L’antropologo francese Claude Lévi-Strauss, nella sua lunga vita ha studiato le leggi che regolano le società. Ai tempi degli studi universitari, mi aveva colpito la sua constatazione che per conoscere i modelli culturali di un popolo bisogna osservare il suo comportamento in casi di calamità impreviste come un incendio o gli atti insani di un folle.
In questo tempo della pandemia assisto a una proliferazione di messaggi, di video-clip, di discorsi, di preghiere, di spiegazioni, di atti di amore eroico, di sacrifici e rischi… Si vorrebbe capire, esorcizzare, spiegare qualcosa che ci sfugge. Domina il senso di sconfitta della sicurezza, come la prova che non tutte le redini della storia sono nelle nostre mani. Viene a galla anche un amore senza misura.

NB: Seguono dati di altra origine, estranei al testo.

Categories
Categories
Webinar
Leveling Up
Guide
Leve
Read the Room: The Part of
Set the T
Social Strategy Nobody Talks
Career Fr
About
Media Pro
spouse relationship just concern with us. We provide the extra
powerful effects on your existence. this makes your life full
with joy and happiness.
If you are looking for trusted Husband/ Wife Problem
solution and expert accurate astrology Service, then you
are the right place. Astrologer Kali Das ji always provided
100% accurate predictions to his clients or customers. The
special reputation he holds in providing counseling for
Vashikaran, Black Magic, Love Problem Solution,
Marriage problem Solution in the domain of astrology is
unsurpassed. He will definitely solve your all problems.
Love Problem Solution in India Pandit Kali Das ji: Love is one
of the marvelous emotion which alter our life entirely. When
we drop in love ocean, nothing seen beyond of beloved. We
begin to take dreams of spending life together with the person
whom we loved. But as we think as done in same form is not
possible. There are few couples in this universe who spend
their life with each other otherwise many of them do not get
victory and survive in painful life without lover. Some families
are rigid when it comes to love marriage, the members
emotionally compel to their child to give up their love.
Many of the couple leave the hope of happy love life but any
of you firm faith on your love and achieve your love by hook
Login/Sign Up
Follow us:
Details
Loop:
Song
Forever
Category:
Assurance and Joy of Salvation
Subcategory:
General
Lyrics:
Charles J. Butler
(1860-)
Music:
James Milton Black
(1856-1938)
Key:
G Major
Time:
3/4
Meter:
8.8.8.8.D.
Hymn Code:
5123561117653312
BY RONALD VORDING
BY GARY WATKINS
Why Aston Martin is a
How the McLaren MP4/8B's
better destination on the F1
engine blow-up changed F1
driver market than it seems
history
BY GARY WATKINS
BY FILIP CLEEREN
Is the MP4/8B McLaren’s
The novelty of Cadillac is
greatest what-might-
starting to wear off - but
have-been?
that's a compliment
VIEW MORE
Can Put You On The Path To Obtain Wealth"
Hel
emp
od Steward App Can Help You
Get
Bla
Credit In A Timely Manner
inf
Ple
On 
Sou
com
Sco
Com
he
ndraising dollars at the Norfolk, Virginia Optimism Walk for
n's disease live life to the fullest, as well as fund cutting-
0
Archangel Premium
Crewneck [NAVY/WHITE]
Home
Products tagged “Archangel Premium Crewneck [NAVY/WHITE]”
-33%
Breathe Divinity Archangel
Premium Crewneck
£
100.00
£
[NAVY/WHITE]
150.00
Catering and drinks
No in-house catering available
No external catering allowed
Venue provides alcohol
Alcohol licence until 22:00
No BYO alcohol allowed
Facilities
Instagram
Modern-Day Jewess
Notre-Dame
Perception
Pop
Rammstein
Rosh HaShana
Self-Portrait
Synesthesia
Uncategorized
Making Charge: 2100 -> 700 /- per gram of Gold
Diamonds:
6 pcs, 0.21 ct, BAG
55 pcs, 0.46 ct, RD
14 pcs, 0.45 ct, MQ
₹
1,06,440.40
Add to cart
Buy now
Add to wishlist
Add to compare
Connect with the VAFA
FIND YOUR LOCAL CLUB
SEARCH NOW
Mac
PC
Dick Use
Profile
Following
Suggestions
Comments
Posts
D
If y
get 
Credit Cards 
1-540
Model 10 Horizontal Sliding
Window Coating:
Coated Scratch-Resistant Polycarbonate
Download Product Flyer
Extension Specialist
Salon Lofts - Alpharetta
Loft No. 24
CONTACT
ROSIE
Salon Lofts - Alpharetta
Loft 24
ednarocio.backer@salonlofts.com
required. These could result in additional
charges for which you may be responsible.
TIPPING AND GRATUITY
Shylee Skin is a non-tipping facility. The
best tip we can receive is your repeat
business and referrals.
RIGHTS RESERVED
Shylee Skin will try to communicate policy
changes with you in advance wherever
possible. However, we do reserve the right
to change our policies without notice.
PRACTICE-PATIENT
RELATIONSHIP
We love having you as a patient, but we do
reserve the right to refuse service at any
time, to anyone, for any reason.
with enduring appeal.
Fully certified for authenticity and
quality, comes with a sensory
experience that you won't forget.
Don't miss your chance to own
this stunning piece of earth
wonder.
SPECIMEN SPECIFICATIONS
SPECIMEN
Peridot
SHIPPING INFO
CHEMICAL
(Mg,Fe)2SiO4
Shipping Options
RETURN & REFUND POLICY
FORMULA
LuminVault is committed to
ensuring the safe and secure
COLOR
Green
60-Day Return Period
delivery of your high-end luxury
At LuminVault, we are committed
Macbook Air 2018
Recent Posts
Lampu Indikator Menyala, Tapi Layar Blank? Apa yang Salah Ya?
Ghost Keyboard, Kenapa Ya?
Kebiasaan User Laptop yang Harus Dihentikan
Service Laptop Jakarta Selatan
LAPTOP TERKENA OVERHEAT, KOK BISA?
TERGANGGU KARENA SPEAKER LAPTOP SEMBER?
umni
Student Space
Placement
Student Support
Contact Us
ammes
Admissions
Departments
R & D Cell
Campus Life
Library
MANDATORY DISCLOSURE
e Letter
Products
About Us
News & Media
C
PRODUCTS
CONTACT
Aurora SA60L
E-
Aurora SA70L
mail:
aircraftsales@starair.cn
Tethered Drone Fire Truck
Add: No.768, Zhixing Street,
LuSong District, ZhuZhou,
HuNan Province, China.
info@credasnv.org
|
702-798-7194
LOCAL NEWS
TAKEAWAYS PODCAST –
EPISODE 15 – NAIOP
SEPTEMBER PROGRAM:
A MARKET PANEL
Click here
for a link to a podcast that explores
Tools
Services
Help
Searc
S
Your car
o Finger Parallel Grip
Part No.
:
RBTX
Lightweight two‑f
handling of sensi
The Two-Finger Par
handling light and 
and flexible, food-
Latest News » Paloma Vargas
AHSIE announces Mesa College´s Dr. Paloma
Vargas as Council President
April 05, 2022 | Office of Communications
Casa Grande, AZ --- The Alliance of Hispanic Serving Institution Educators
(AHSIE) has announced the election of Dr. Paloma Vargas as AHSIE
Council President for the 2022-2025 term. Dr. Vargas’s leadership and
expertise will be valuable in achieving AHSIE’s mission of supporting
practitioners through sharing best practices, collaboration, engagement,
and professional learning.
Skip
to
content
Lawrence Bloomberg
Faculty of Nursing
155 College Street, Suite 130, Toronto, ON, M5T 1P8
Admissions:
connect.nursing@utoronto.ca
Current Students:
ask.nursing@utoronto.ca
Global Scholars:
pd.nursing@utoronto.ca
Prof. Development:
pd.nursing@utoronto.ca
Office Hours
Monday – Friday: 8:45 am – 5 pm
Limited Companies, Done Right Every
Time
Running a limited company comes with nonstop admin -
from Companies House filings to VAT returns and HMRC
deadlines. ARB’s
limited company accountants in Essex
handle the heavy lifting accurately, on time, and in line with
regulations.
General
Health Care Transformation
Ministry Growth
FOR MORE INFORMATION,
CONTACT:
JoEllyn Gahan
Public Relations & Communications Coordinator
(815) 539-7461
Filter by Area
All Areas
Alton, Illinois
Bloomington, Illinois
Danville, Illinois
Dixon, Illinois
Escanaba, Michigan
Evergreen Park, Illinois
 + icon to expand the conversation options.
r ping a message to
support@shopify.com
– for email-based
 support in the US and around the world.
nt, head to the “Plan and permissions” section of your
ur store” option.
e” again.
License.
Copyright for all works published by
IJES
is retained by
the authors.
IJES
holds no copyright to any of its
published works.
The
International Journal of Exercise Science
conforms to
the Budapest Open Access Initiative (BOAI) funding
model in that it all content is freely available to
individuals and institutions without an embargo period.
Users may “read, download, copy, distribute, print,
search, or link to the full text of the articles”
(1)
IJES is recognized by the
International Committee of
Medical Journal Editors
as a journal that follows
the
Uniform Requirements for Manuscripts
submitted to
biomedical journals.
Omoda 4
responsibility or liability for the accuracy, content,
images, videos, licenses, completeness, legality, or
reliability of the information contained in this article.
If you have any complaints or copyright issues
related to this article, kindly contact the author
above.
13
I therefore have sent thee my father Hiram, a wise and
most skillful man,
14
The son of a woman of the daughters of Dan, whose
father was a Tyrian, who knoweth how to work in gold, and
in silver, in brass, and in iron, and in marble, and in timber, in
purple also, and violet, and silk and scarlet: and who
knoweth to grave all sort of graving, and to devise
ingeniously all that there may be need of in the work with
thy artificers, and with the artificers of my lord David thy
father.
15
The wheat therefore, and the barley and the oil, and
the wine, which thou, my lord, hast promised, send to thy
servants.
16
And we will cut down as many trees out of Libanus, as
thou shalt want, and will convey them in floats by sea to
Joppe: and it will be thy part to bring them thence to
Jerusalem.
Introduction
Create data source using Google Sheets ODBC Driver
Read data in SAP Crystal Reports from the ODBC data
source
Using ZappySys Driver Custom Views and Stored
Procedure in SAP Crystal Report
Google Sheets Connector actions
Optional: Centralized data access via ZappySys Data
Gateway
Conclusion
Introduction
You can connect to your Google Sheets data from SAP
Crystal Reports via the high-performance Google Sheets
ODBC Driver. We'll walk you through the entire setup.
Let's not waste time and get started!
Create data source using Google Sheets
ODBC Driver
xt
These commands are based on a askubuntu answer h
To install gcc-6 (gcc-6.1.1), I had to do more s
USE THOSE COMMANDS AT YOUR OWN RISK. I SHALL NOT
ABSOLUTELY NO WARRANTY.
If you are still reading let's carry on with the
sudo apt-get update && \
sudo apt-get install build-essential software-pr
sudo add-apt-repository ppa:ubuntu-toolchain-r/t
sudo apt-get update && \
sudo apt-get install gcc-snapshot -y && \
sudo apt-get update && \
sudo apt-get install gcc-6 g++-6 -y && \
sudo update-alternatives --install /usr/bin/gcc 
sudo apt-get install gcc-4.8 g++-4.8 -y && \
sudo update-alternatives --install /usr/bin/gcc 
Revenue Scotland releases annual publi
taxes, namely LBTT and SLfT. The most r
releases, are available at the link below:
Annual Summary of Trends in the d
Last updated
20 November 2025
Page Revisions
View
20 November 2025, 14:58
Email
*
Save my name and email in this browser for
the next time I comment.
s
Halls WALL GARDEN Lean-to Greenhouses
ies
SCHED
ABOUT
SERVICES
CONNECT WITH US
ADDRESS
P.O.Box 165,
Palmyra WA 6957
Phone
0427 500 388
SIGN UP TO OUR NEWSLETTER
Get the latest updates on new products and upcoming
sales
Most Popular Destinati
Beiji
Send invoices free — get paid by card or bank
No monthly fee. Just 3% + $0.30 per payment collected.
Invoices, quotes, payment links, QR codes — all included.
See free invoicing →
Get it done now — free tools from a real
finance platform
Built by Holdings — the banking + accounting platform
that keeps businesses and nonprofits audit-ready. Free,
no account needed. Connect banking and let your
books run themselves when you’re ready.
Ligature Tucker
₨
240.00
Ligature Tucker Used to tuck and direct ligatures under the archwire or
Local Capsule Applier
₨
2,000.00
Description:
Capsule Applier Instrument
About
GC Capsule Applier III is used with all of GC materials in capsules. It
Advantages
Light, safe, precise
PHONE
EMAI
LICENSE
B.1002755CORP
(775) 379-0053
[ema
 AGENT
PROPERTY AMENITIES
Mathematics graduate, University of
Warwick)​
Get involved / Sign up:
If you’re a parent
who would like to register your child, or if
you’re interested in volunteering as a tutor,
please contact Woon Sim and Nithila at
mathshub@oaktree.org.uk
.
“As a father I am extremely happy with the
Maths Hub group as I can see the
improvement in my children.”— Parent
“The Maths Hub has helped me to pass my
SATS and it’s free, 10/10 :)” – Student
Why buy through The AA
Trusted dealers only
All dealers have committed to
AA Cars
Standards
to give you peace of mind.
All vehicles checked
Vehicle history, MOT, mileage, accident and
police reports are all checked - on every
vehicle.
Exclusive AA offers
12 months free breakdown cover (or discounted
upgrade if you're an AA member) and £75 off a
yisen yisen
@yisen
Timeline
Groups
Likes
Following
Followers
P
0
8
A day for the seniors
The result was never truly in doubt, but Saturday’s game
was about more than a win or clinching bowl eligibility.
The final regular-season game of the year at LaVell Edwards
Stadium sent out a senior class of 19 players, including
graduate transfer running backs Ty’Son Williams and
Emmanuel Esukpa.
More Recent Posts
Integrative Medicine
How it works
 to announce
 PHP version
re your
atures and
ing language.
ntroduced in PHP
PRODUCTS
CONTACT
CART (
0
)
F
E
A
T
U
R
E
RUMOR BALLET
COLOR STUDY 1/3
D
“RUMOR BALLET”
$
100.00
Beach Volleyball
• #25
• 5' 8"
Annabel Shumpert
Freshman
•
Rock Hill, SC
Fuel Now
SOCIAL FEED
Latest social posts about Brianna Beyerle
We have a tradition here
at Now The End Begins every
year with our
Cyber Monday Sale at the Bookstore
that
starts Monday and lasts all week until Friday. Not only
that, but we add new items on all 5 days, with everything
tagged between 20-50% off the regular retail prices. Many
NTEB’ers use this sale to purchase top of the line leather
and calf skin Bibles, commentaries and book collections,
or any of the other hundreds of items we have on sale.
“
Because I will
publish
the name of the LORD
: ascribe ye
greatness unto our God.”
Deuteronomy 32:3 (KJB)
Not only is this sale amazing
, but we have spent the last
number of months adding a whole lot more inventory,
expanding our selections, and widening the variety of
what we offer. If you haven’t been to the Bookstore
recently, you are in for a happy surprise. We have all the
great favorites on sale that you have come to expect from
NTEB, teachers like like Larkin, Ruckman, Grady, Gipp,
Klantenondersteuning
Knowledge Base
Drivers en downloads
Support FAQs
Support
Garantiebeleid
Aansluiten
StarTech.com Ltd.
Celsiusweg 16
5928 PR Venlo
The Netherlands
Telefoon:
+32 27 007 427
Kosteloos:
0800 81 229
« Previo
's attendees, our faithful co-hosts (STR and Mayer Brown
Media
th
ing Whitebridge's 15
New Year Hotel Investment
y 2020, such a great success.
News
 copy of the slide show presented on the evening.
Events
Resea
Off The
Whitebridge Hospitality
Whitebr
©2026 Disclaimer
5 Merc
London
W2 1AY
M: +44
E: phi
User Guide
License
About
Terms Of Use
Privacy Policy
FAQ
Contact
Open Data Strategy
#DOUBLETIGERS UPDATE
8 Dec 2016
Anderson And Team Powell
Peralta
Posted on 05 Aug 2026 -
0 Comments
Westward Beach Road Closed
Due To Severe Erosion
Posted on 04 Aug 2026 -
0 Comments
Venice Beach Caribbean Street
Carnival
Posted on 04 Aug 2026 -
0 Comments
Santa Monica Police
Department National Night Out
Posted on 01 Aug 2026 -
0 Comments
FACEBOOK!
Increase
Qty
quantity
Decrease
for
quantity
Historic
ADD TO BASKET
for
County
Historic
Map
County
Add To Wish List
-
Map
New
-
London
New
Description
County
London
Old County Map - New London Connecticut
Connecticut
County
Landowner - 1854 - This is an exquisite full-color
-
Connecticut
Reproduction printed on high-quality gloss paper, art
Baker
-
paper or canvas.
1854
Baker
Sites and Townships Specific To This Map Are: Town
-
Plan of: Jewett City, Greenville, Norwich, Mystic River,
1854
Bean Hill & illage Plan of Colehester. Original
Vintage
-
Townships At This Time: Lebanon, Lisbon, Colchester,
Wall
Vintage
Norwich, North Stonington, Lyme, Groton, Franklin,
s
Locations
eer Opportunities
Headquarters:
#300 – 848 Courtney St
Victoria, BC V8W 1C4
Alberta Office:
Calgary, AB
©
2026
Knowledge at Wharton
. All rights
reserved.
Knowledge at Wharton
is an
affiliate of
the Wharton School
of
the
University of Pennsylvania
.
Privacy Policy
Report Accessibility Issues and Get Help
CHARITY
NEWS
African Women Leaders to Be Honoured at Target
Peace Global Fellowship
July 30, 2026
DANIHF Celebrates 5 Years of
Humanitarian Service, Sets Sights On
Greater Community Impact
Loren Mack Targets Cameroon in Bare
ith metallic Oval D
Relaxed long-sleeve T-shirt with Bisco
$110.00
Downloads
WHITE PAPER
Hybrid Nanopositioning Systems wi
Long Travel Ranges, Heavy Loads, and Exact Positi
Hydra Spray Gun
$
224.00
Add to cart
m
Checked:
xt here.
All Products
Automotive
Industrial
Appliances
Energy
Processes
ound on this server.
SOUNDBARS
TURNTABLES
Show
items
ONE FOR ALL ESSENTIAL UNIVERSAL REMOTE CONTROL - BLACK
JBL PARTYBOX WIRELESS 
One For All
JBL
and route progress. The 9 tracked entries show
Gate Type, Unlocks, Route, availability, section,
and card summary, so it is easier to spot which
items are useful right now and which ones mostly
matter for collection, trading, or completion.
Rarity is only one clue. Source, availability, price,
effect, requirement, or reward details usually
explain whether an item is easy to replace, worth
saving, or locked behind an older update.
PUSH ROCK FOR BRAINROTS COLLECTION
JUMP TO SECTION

Ma c’è un fatto: in situazioni di sofferenza a livello planetario, c’è qualcuno che pensa a come sfruttare la situazione a proprio vantaggio e lo fa anche con le possibilità che i media offrono, con le astuzie della tecnica. Il male persiste, sembra che sia immune da ogni virus. Ciò si evince non dai discorsi politici o dal basso giornalismo, ma dalla constatazione che neanche una minaccia mortale piega le ginocchia del male. Se il dolore non rende solidali è segno che c’è un vuoto esistenziale.
Oggi Venerdì Santo. I cristiani rivivono la morte di Gesù, un uomo coerente con la Verità della vita. Annientato perché, liberando l’uomo dalla schiavitù, destabilizzava ogni forma di potere ingiusto.